Employment for overseas Filipino workers (OFWs) in China's Hong Kong has declined, a migrant group said.
From January to May this year, the number of OFWs in Hong Kong dropped from about 135,000 to 125,000, registering a 7.4 percent decrease in OFW employment there, the Philippine Daily Inquirer online news Friday quoted the Hong Kong-based Center for Migrant Advocacy board member Daphne Ceniza-Kuok as saying.
"The labor market in Hong Kong is really shrinking and nationals from other countries are under-cutting the wages too," she said.
The Society of Hongkong Accredited Recruiters of the Philippines confirmed the decline.

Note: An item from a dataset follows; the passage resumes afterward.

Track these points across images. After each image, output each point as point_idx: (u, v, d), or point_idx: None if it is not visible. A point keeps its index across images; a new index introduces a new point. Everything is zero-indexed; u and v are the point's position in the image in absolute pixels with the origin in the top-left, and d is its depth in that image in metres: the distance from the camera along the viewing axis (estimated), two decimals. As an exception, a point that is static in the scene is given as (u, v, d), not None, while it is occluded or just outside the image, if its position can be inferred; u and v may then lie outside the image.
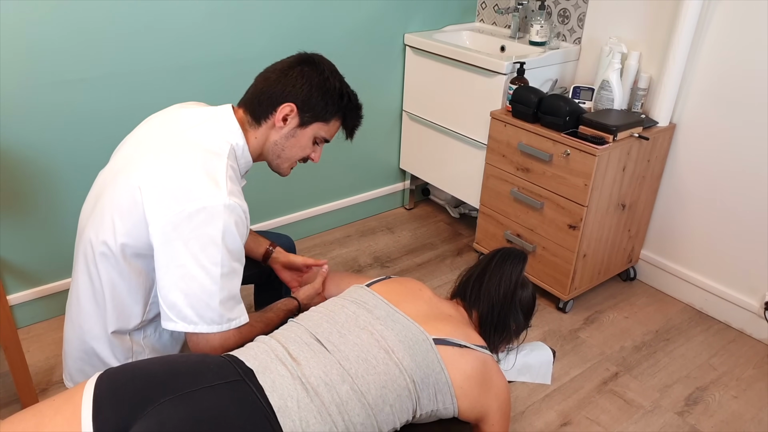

The society President Alfredo Palmiery said although Filipinos continued to dominate the domestic Hong Kong service market, the Indonesians were "slowly but steadily penetrating it," especially amid the economic downturn that resulted from the Severe Acute Respiratory Syndrome epidemic in 2002.
As of April 2004, there were 217,000 foreign domestic workers in Hong Kong, of which, 57 percent or 124,720 are Filipinos, while38 percent are Indonesians. The rest are Sri Lankans, Indians, and Vietnamese, according to the industry official.
Globally, an estimated 8 million OFWs remit back home an average of more than 7 billion US dollars annually to keep the country's economy afloat.